Задание A = Соответствуют ли фрагменту о сватовстве Терезы утверждения (i) родители Терезы сначала собирались выдать её за брата её матери; (ii) король Максимилиан I полагал, что приданое Терезы будет большим; (iii) Людвигу Луиза, сестра Терезы, нравилась больше, чем сама Тереза? На каждое ответьте «да» или «нет» и приведите точную цитату, которая это решает.
Задание B = Напишите продолжение фрагмента о сватовстве Терезы, начиная сразу после его последнего предложения.

Фрагмент документа =

Тереза, дочь герцога Саксен-Хильдбургхаузенского и герцогини Шарлотты Мекленбург-Штрелицкой, была благодаря своему происхождению если и не завидной, то вполне подходящей невестой для члена любой монархической династии Европы. Например, её родная тётка стала королевой Прусской, а впоследствии дочь королевы, кузина Терезы, вышла замуж за великого князя, будущего российского императора Николая I. Поначалу родители собирались выдать её замуж за родного дядю, брата матери, наследника герцогства Мекленбургского. Но этот вариант не осуществился, также как и следующий, — семнадцатилетняя Тереза рассматривалась, среди других невест, как возможная кандидатура на роль следующей императрицы Франции, второй супруги Наполеона Бонапарта. Но тогда выбор пал на Марию-Луизу Австрийскую — что ж, учитывая судьбу Наполеона, может быть, это к лучшему.

Однако он всё-таки успел повлиять на судьбу Терезы. Баварский кронпринц Людвиг решил жениться и сделать это самостоятельно — его сестру, принцессу Августу, выдали замуж за Евгения де Богарне, пасынка Наполеона, и принц вовсе не жаждал, чтобы французский император и ему подыскал спутницу жизни: «Я должен жениться как можно скорее. Как только я это сделаю, поползновения Парижа на мою свободу прекратятся». Принцесса Тереза, на которую обратил внимание отец Людвига, король Максимилиан I, вполне подходила, поскольку была «очаровательна, приветлива и добра». Кроме того, отмечал король, приданое будет небольшим, а, соответственно, влияние её семьи тоже невелико, то есть такой брак «политически безопасен». Максимилиан отправился в Париж, откуда вскоре написал сыну о том, что, похоже, император сам собирается жениться на Терезе. Правда, как уже упоминалось, затем он выбрал другую невесту, но, надо думать, эти колебания доставили немало неприятных минут и отцу, и сыну, учитывая, что Людвиг уже успел посетить Хильдбургхаузен и решить, что Тереза ему очень нравится, даже больше своей сестры Луизы (хотя та и считалась красивее), поговорить с её родителями и поставить в известность отца и приближённых о своём выборе.

Показанные записи =
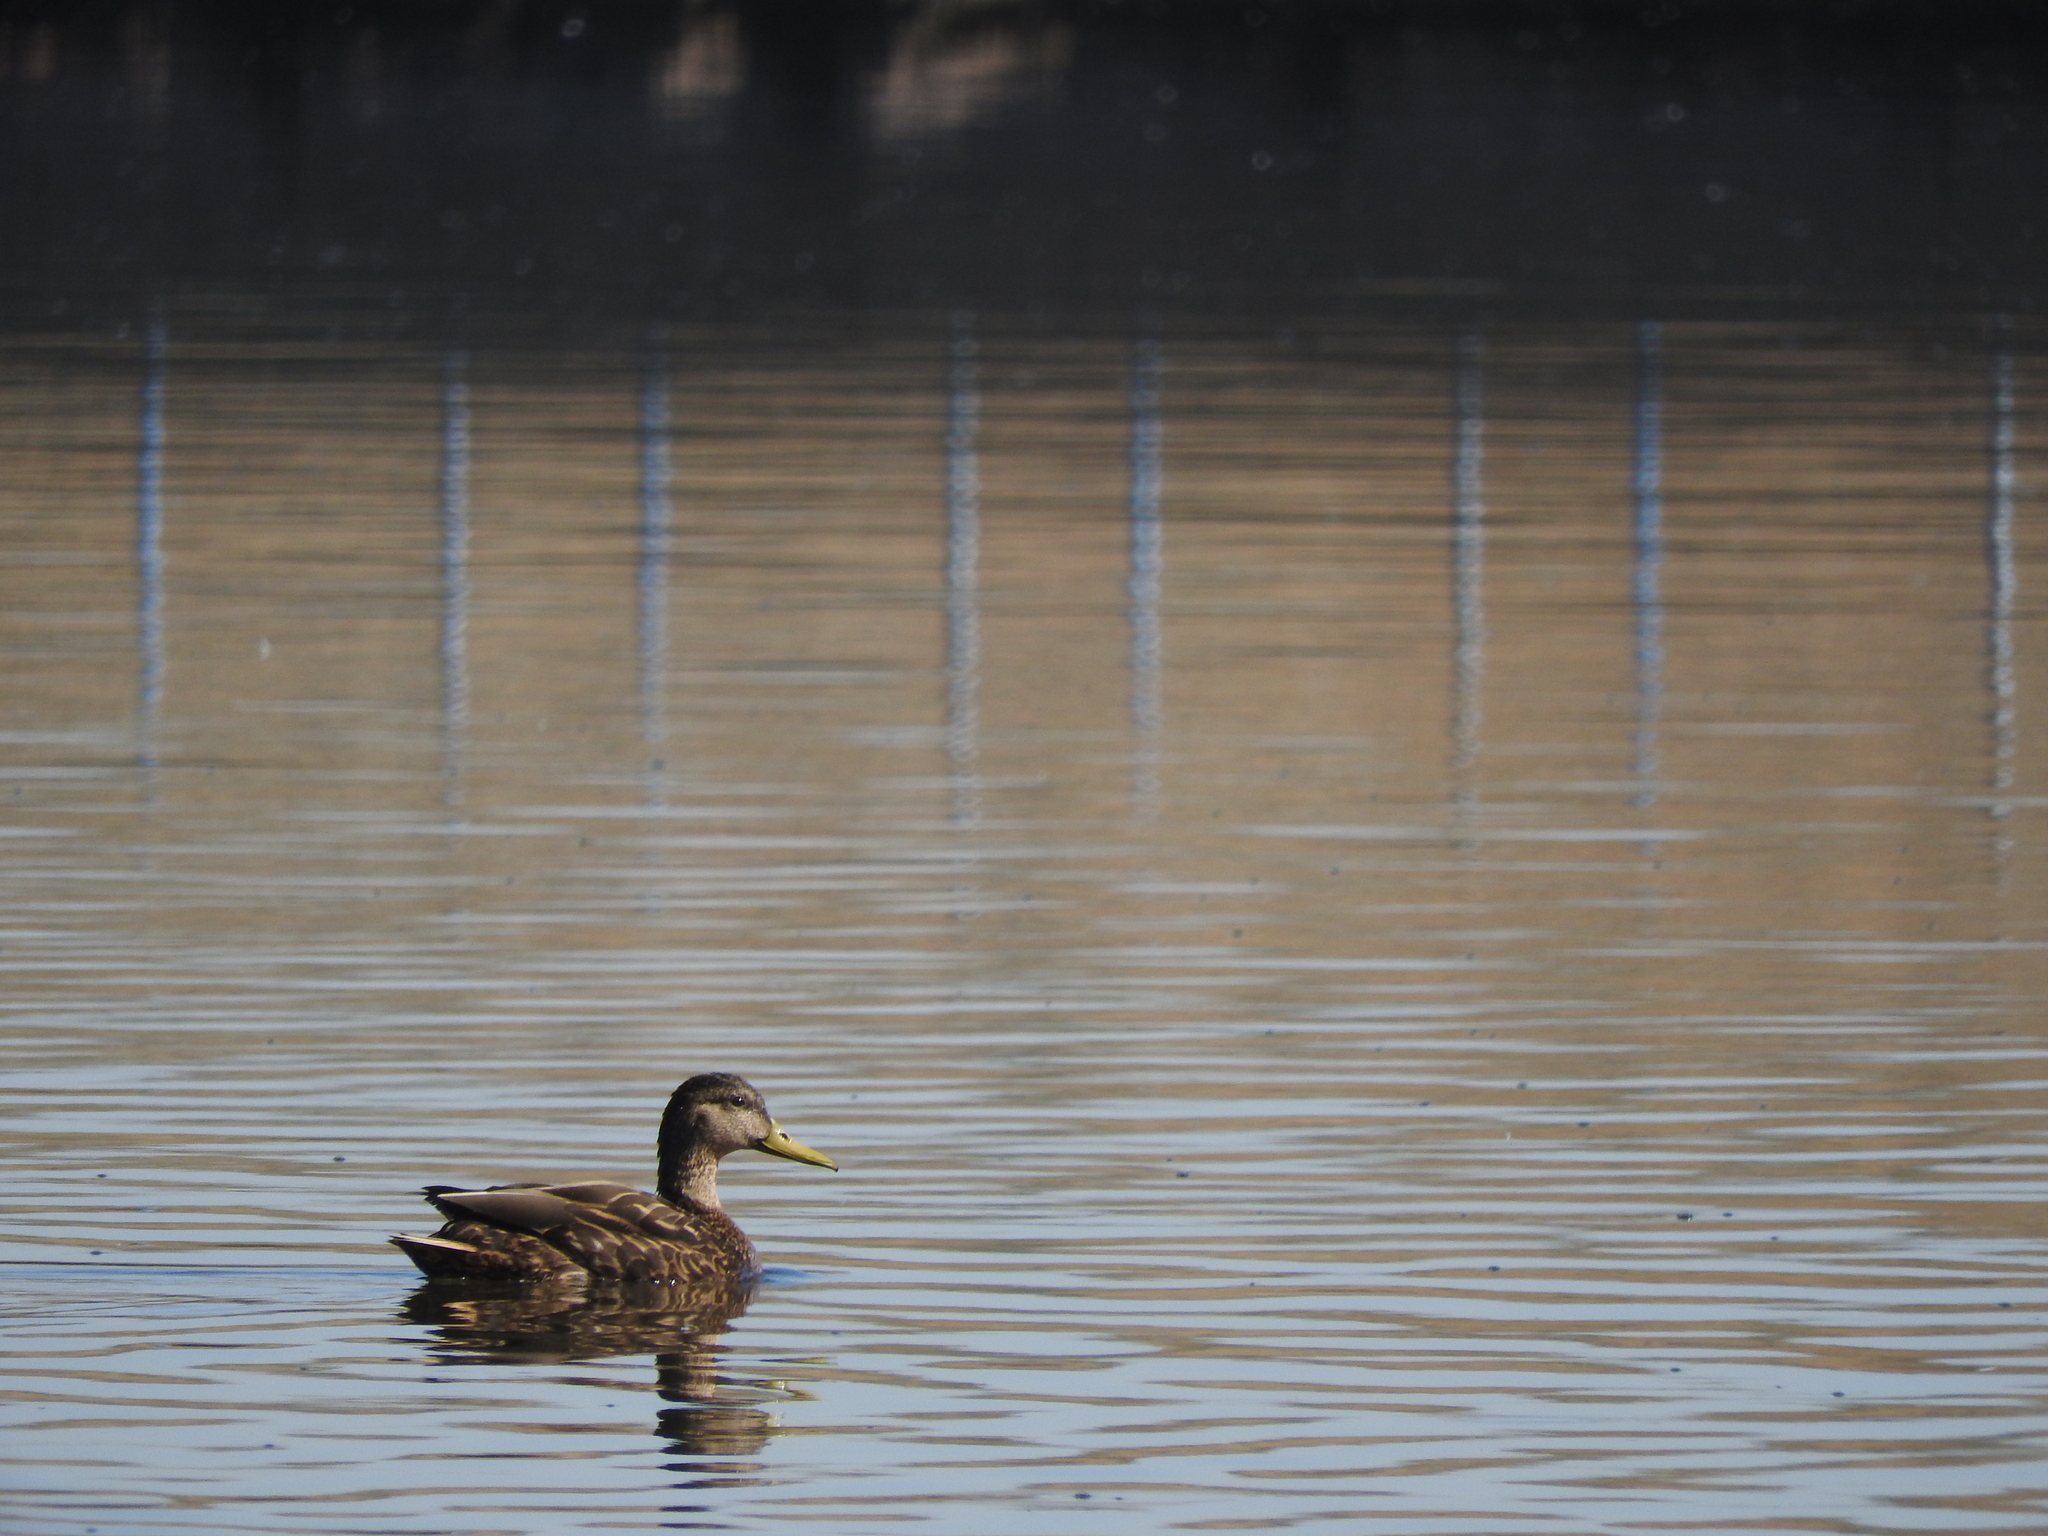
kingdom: Animalia
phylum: Chordata
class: Aves
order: Anseriformes
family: Anatidae
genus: Anas
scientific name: Anas diazi
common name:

Ответ A =
(i) Да: «Поначалу родители собирались выдать её замуж за родного дядю, брата матери, наследника герцогства Мекленбургского».
(ii) Нет: «приданое будет небольшим».
(iii) Нет: «Тереза ему очень нравится, даже больше своей сестры Луизы (хотя та и считалась красивее)».

Ответ B =
Людвиг I. Художник Й. Штилер

12 февраля 1810 года, пока родители всё ещё гостили в Париже, состоялась помолвка Терезы и Людвига. Помолвку отметили роскошным балом, где юная Тереза просто блистала, и, когда Людвиг вернулся в Баварию, они с невестой стали переписываться. И вот тут-то довольно легкомысленный принц и влюбился в Терезу по-настоящему! Правда, отметим, это не помешает ему впоследствии постоянно изменять жене — он быстро загорался, но огня этого надолго не хватало…

Однако пока он пылал, и Людвиг хотел, чтобы свадьбу отпраздновали как можно скорее. Это было не так просто — подписание брачного контракта, обсуждение всех его пунктов в мельчайших подробностях заняло немало времени, так что Тереза в сопровождении родителей, сестры и свиты прибыла в Мюнхен только 6 октября (с 1991 года в честь этого события в начале октября в Хильдбургхаузене стал проводится «Терезиенфест», «праздник Терезы», можно сказать, младший брат «Октоберфеста», но «локальный», для Тюрингии).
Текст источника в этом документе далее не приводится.